Problem details: Wherever "Tottenham" appears in a line of the listing, that line should be returned.

------------

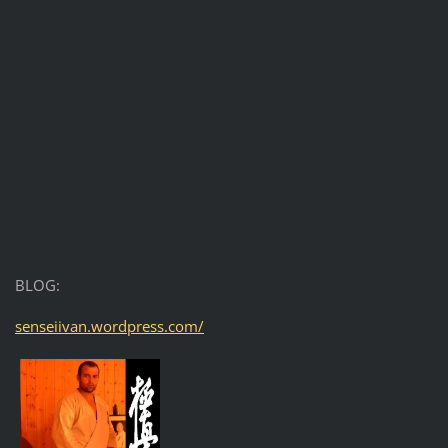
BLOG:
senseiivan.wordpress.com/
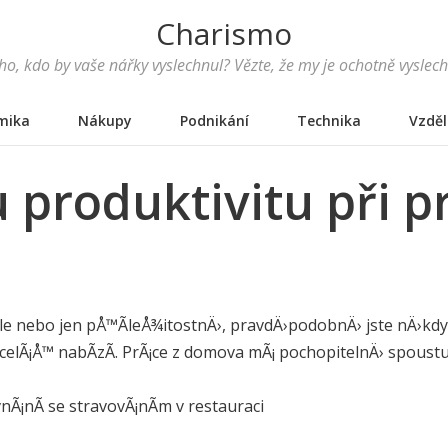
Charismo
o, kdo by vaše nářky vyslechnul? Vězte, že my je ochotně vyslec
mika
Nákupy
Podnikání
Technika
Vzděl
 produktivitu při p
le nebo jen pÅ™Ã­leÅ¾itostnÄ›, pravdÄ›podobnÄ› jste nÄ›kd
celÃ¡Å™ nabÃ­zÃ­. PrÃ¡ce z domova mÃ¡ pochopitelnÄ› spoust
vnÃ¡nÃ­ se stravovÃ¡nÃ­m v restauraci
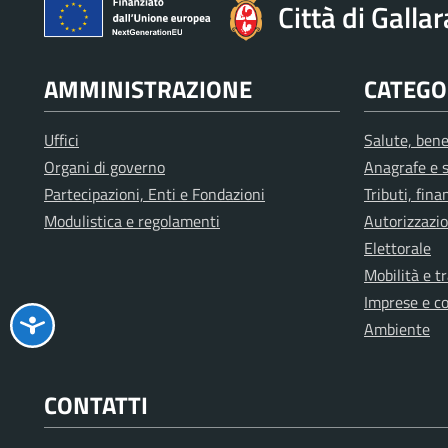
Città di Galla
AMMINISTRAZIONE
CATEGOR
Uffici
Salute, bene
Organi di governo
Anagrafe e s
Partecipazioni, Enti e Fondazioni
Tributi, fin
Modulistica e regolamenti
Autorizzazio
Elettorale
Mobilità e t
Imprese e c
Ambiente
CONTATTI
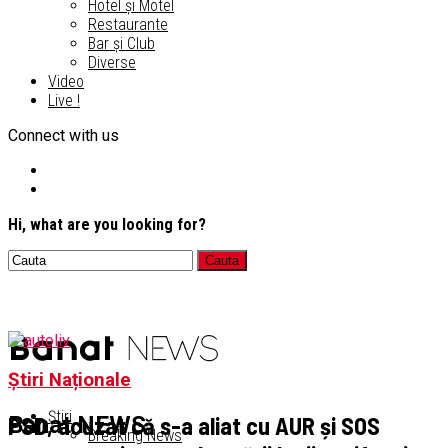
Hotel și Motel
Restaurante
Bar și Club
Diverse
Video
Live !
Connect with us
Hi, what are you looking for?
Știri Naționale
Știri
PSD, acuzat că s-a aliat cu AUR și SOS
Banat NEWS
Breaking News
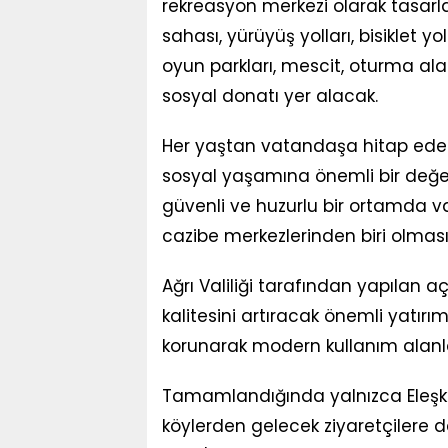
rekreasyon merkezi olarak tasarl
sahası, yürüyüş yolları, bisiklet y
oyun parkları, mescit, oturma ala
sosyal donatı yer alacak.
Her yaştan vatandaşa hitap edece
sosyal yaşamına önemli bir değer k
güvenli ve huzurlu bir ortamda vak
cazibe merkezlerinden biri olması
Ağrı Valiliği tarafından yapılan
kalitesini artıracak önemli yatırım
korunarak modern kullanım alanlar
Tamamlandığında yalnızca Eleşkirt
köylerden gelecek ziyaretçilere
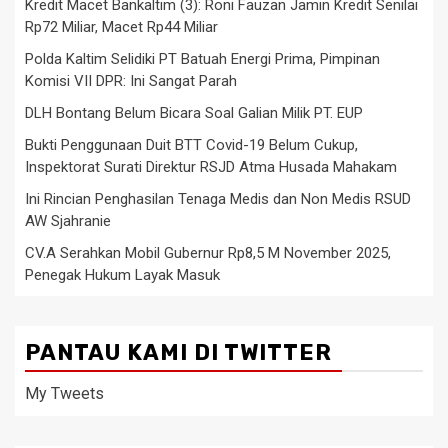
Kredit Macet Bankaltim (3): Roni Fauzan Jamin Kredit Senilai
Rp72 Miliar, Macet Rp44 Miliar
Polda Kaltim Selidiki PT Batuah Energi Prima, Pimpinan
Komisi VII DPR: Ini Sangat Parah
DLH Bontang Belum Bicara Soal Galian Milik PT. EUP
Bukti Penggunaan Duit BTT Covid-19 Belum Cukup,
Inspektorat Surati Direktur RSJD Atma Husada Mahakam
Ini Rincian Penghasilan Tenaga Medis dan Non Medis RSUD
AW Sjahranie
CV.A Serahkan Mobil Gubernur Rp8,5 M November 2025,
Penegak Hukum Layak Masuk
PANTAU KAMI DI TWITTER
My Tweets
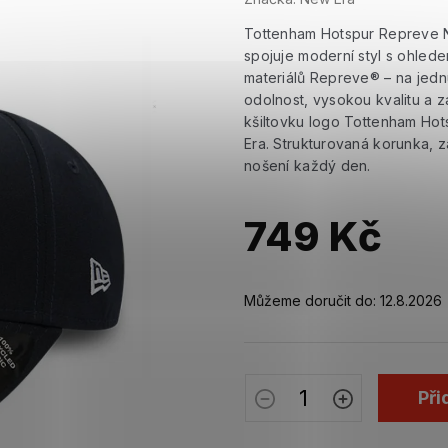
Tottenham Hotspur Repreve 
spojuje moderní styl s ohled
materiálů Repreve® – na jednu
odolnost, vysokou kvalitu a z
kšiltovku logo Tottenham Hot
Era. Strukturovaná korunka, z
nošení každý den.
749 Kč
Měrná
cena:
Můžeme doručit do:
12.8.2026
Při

------------

Solution to the exercise:
Tottenham Hotspur Repreve 
kšiltovku logo Tottenham Hot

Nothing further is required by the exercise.